Private equity-owned off-licence chain Bargain Booze is poised to take on Spar, Costcutter and Londis with a new c-store format.
The chain has been developing the offer for the past 12 months and is set to unveil it in the summer.
The group, which is owned by ECI Partners, has finalised a name and fascia for the format, though it is refusing to reveal details until the concept is officially launched this summer.
Joint MD Matthew Hughes said a Bargain Booze at Select & Save trial, which began last October at a store in Manton, Notts, had proved the Bargain Booze model could complement a strong convenience offer. "Part of what we have been doing has involved the trial with Select & Save," he said. "But we have also been working out our own route to market for our franchisees, which involves a total retail package and direct supply route."
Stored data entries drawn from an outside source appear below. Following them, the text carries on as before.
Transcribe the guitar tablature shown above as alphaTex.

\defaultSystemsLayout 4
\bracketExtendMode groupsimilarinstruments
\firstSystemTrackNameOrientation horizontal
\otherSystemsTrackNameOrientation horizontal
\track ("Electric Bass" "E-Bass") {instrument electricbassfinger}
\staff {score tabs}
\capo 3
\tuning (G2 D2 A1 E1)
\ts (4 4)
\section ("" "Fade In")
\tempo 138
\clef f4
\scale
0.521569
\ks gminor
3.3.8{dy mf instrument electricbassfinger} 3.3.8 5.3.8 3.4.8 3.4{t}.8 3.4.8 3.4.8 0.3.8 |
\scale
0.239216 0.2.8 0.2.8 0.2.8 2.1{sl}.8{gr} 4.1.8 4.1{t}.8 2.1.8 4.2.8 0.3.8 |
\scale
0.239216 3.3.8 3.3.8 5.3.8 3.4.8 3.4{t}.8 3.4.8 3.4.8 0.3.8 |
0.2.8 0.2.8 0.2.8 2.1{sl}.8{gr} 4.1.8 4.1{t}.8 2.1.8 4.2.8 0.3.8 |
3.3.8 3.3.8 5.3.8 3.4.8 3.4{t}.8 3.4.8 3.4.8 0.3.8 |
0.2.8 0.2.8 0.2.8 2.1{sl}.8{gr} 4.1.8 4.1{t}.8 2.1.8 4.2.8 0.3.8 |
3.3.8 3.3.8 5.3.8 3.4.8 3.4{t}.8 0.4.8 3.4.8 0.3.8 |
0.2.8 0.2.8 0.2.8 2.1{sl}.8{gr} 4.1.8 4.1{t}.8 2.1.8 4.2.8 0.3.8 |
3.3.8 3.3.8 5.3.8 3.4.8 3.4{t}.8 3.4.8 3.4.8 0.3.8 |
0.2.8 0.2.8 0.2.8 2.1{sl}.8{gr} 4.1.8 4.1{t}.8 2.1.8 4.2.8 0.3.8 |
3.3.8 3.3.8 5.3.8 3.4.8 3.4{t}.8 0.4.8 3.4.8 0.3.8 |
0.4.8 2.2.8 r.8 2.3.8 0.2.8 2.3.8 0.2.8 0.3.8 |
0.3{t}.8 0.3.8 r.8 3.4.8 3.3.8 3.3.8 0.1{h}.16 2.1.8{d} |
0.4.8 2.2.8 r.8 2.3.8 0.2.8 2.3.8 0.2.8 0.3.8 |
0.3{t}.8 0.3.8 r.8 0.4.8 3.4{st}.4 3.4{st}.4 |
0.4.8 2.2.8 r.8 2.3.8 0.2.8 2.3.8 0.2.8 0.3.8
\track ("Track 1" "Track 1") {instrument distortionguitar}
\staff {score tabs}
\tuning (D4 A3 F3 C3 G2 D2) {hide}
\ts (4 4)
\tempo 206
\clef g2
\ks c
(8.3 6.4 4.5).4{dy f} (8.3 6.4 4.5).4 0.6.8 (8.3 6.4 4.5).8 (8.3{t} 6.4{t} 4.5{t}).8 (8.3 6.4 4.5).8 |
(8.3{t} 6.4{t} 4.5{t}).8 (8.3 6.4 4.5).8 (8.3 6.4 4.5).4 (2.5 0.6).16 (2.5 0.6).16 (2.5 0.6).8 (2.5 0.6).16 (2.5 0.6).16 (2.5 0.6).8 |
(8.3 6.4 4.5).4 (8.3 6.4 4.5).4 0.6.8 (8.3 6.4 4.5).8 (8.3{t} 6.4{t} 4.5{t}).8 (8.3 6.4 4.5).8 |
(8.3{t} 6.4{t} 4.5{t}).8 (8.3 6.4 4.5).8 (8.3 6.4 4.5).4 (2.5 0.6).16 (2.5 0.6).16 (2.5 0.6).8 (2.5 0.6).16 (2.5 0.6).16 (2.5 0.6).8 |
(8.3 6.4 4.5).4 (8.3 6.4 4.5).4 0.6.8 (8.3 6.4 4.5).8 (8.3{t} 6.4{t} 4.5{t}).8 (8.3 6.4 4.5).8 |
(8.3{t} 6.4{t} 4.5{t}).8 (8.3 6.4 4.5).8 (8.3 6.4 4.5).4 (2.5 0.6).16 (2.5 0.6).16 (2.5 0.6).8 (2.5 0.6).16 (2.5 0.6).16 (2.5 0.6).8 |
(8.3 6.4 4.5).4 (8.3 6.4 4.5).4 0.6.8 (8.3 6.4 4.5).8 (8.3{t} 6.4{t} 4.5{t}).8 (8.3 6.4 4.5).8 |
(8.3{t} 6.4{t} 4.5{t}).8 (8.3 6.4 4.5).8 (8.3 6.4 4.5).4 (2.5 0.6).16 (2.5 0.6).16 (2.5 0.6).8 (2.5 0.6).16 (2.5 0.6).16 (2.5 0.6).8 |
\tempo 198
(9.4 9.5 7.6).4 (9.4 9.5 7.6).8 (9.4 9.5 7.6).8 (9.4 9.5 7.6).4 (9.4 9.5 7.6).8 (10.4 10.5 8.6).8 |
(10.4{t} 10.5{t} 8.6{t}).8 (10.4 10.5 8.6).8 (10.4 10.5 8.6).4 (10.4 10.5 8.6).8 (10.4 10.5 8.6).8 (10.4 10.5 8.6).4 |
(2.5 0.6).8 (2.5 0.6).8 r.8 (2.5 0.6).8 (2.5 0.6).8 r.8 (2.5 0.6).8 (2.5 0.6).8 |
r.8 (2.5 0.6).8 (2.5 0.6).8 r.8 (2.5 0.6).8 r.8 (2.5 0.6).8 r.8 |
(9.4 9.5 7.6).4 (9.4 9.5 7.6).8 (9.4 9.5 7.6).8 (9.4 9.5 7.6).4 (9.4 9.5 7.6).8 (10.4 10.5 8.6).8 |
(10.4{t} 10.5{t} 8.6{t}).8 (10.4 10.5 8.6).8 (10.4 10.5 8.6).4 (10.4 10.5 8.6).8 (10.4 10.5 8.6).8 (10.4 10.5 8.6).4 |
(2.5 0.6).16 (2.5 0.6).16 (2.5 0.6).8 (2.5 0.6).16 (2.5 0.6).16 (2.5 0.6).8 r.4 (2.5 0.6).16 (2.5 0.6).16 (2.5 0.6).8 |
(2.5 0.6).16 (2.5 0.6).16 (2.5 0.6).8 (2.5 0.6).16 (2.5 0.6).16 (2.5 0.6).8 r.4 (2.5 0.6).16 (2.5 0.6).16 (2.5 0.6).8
Deals and terms have been put in place with suppliers to enable stores to compete with other leading symbol groups, he said.
The convenience format would be trialled at a handful of stores initially, he added. Bargain Booze franchisees have been made aware of the development, which will be available to new recruits and existing retailers with large enough stores. Bargain Booze has hired former Select & Save and Londis man Mark Crabtree to implement the strategy.
"I believe that the Bargain Booze off-licence concept is the strongest in the marketplace," said Crabtree. "The company is now close to having the wherewithal to be able to use its strength as an off-licence retailer to power highly credible c-stores."
The off-licence group currently operates 600 stores under the Bargain Booze and Thorougoods fascias.
It has added 50 new stores in the past year and is seeking out franchisees through seminars across the country. It is also piloting a joint-fascia concept with Newcastle CTN chain Finlay Newsagents.